Shaw's major contribution to the album was the folkish "Boat on the River," which became the band's biggest European hit. Shaw's other contributions included the pop-rocker "Never Say Never," the Shaw/DeYoung album-opener "Lights," the more progressively-flavored song "Love in the Midnight" and "Borrowed Time," a DeYoung/Shaw collaboration.

James Young only had one song on the album, the hard rocker "Eddie," which was aimed at left-wing politician Edward Kennedy, unsuccessfully pleading with him not to make a run for the U.S. presidency. Young used a guitar-synthesizer for the solo.
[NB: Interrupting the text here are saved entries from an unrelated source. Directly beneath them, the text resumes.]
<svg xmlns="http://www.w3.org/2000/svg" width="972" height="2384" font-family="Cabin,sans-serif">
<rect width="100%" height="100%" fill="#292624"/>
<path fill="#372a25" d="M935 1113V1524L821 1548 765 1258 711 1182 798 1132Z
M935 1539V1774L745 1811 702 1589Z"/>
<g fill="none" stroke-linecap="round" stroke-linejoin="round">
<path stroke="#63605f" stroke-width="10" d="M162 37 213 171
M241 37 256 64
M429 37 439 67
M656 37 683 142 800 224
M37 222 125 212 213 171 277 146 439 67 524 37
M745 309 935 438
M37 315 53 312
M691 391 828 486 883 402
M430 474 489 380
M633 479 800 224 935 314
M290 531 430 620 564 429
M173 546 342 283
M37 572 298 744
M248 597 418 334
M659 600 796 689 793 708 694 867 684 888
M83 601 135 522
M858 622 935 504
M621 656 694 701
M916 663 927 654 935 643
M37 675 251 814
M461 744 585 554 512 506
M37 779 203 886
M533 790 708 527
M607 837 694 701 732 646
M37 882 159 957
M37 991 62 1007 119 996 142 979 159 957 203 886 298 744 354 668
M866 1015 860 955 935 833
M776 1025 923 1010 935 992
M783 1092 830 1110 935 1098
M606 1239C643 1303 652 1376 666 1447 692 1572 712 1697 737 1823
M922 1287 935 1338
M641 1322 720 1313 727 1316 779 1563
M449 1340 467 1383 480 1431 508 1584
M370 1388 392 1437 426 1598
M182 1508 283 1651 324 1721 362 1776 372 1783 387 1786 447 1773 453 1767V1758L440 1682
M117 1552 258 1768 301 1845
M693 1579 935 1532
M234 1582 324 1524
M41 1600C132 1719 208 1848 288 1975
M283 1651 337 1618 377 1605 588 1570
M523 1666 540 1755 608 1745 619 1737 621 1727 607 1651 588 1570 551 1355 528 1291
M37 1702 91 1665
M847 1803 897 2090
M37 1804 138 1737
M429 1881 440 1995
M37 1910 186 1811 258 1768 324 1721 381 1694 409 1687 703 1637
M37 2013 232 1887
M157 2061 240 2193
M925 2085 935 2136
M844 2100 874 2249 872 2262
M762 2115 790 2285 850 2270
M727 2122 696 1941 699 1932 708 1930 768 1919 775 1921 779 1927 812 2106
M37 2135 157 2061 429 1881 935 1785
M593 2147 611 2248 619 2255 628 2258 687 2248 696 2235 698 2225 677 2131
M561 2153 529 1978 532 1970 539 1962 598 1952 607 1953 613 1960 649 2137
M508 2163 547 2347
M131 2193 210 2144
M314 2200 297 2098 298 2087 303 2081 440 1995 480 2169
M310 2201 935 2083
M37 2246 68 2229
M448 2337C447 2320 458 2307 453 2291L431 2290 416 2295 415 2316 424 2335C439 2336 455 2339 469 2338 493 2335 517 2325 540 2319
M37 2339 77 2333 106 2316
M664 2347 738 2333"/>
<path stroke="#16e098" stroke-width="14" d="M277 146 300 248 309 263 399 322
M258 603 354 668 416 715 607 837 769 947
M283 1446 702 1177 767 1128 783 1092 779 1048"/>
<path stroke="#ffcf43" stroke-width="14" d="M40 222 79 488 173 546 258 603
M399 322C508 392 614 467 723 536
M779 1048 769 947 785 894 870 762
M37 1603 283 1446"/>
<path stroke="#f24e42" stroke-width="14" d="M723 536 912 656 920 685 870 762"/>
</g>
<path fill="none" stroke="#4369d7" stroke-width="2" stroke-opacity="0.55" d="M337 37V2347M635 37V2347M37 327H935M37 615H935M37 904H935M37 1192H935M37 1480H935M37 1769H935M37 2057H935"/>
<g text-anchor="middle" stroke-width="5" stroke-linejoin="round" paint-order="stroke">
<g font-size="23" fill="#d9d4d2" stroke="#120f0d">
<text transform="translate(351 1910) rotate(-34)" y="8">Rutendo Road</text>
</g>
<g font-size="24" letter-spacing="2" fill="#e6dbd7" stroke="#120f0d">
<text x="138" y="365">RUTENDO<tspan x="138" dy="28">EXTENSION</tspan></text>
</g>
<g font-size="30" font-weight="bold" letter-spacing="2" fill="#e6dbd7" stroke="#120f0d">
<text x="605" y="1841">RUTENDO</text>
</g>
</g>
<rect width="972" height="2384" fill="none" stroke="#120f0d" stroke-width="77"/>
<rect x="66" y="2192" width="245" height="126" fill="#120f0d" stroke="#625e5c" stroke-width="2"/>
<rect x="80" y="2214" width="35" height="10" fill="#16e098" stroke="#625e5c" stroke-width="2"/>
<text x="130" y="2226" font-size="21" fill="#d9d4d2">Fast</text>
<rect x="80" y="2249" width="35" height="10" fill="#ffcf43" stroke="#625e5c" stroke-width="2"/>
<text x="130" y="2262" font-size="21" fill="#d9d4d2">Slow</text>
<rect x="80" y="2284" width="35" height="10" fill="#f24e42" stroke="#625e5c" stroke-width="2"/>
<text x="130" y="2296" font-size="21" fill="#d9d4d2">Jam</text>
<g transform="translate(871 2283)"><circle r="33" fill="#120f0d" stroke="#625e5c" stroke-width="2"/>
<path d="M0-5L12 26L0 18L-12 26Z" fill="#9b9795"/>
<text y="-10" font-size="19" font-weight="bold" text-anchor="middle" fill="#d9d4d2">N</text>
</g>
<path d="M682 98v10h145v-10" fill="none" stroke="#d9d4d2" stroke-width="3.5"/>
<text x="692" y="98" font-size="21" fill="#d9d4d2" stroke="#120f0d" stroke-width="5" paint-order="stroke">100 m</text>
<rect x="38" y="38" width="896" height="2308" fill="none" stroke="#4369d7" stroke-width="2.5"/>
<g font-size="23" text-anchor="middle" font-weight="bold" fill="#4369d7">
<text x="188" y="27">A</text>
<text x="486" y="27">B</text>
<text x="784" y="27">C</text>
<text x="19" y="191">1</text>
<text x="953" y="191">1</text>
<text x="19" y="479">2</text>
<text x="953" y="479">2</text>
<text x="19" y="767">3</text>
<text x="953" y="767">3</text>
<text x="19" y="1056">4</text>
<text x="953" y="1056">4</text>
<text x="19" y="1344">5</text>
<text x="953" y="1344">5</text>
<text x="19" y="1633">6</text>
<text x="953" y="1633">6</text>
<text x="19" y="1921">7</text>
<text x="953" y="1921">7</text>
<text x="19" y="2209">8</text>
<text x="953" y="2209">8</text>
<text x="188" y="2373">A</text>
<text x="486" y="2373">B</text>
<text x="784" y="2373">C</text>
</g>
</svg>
Instrumentally, the record demonstrated the shift to a more pop-oriented and organic sound. DeYoung predominantly used a Fender Rhodes electric piano on over half of the tracks and the group used real horns and strings on the album on several tracks. While commercially successful, Cornerstone brought to light the first fragmenting of the group's collective artistic vision (DeYoung wanted to move the band more into pop while Shaw and Young both favored a rock approach). These divisions would continue to deepen, ultimately leading to Styx's dissolution following the release of the 1983 album, Kilroy Was Here.

==Track listing==

Side one
| No. | Title | Writer(s) | Lead vocals | Length |
|---|---|---|---|---|
| 1. | "Lights" | Tommy Shaw, Dennis DeYoung | Shaw | 4:38 |
| 2. | "Why Me" | DeYoung | DeYoung | 3:54 |
| 3. | "Babe" | DeYoung | DeYoung | 4:25 |
| 4. | "Never Say Never" | Shaw | Shaw Young | 3:08 |
| 5. | "Boat on the River" | Shaw | Shaw | 3:10 |

Side two
| No. | Title | Writer(s) | Lead vocals | Length |
|---|---|---|---|---|
| 6. | "Borrowed Time" | DeYoung, Shaw | DeYoung | 4:58 |
| 7. | "First Time" | DeYoung | DeYoung | 4:25 |
| 8. | "Eddie" | James "J.Y." Young | Young | 4:15 |
| 9. | "Love in the Midnight" | Shaw | Shaw | 5:25 |

== Personnel ==
=== Styx ===
- Dennis DeYoung – vocals, keyboards, accordion
- James "JY" Young – vocals, guitars, guitar synthesizer, autoharp
- Tommy Shaw – vocals, guitars, mandolin, autoharp
- Chuck Panozzo – bass
- John Panozzo – drums, percussion

=== Additional personnel ===
- Steve Eisen – saxophone solo on "Why Me"
- Arnie Roth – strings and string arrangements on "First Time" and "Love in the Midnight"
- Ed Tossing – horns, horn arrangements on “Lights”

=== Production ===
- Styx – producers
- Rob Kingsland – engineer
- Gary Loizzo – engineer
- Ted Jensen – mastering at Sterling Sound (New York City, New York)
- Jim Cahill – promotion coordinator
- Mick Haggerty – design
- Aaron Rapoport – photography
- Derek Sutton and Stardust Enterprises – management

==Charts==

===Weekly charts===

| Chart (1979–1980) | Peak position |
|---|---|
| Australian Albums (Kent Music Report) | 21 |
| Canada Top Albums/CDs (RPM) | 3 |
| Dutch Albums (Album Top 100) | 27 |
| German Albums (Offizielle Top 100) | 6 |
| New Zealand Albums (RMNZ) | 14 |
| Norwegian Albums (VG-lista) | 25 |
| UK Albums (Official Charts) | 36 |
| US Billboard 200 | 2 |

===Year-end charts===

| Chart (1979) | Position |
|---|---|
| Canada Top Albums/CDs (RPM) | 44 |
| Chart (1980) | Position |
| Canada Top Albums/CDs (RPM) | 4 |
| German Albums (Offizielle Top 100) | 12 |
| US Billboard 200 | 13 |

==Certifications and sales==

| Region | Certification | Certified units/sales |
| Canada (Music Canada) | Platinum | 100,000^{^} |
| Germany (BVMI) | Gold | 250,000^{^} |
| United States (RIAA) | 2× Platinum | 2,000,000^{^} |
^{^} Shipments figures based on certification alone.